QUESTION:
The last time we crunched the numbers, we found that among Oregon’s five largest counties, Multnomah County has the lowest rate of prosecution and conviction in domestic violence cases. What would you do to change this?
ETHAN KNIGHT:
I’ve done some domestic violence work over the years, and it’s very challenging and very important. And I think what’s going on in Multnomah County is they have half as many prosecutors per capita as they had 20 years ago. You can chart the decline in those prosecutions with that, and those are very resource-intensive cases to do. I would say to county commissioners that you can’t chronically defund this office and expect them to be able to handle these cases. Property crimes, if you’re really looking at the number of hours put in, are much quicker and easier to do than domestic violence, sex crimes with more vulnerable victims, the cases we really need to spend time on. But they’re labor intensive. Making sure you get victims to access the services they need, to get them to court, often those cases go to trial at a higher rate because those defendants are more willing to roll the dice because they think victims will not go to trial. You have all these granular legal issues with these cases that make them harder to do and that you need more bodies for.

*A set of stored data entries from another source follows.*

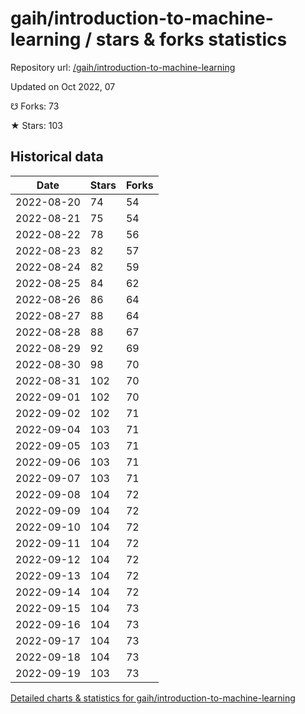 # gaih/introduction-to-machine-learning / stars & forks statistics

Repository url: [/gaih/introduction-to-machine-learning](https://github.com/gaih/introduction-to-machine-learning)

Updated on Oct 2022, 07

☋ Forks: 73

★ Stars: 103

## Historical data
| Date | Stars | Forks |
|------|-------|-------|
| 2022-08-20 | 74 | 54 | 
| 2022-08-21 | 75 | 54 | 
| 2022-08-22 | 78 | 56 | 
| 2022-08-23 | 82 | 57 | 
| 2022-08-24 | 82 | 59 | 
| 2022-08-25 | 84 | 62 | 
| 2022-08-26 | 86 | 64 | 
| 2022-08-27 | 88 | 64 | 
| 2022-08-28 | 88 | 67 | 
| 2022-08-29 | 92 | 69 | 
| 2022-08-30 | 98 | 70 | 
| 2022-08-31 | 102 | 70 | 
| 2022-09-01 | 102 | 70 | 
| 2022-09-02 | 102 | 71 | 
| 2022-09-04 | 103 | 71 | 
| 2022-09-05 | 103 | 71 | 
| 2022-09-06 | 103 | 71 | 
| 2022-09-07 | 103 | 71 | 
| 2022-09-08 | 104 | 72 | 
| 2022-09-09 | 104 | 72 | 
| 2022-09-10 | 104 | 72 | 
| 2022-09-11 | 104 | 72 | 
| 2022-09-12 | 104 | 72 | 
| 2022-09-13 | 104 | 72 | 
| 2022-09-14 | 104 | 72 | 
| 2022-09-15 | 104 | 73 | 
| 2022-09-16 | 104 | 73 | 
| 2022-09-17 | 104 | 73 | 
| 2022-09-18 | 104 | 73 | 
| 2022-09-19 | 103 | 73 | 


[Detailed charts & statistics for gaih/introduction-to-machine-learning](https://reviewgithub.com/rep/gaih/introduction-to-machine-learning)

It’s that simple. There’s no silver bullet there. And that’s what’s happened over the past 20 years; those numbers have gone down. I’d be an advocate for why we need people to do that work, on the victim advocacy side and the prosecution side.
MIKE SCHMIDT:
I’d be curious to look at that data and look at the types of cases that are being declined and figure out why that is. In my work at the Criminal Justice Commission, I’ve been working with folks around domestic violence shelters, helping get them additional funding through our justice reinvestment program, so I think partnering with the shelters and seeing what they’re seeing is another important source of information, not just relying on the District Attorney’s Office information. What are they seeing in the community would be another way to get at why is that rate lower than what it is in other counties. It would start with looking at the data, analyzing it. Is this a resource issue? Is it because we don’t have enough prosecutors? When I look across the country at per-capita number of prosecutors in cities over 250,000, Multnomah has nine for every 100,000 people who live here. Other comparably sized cities have upwards of 14 and 18, so some cities have even double the amount of prosecutors.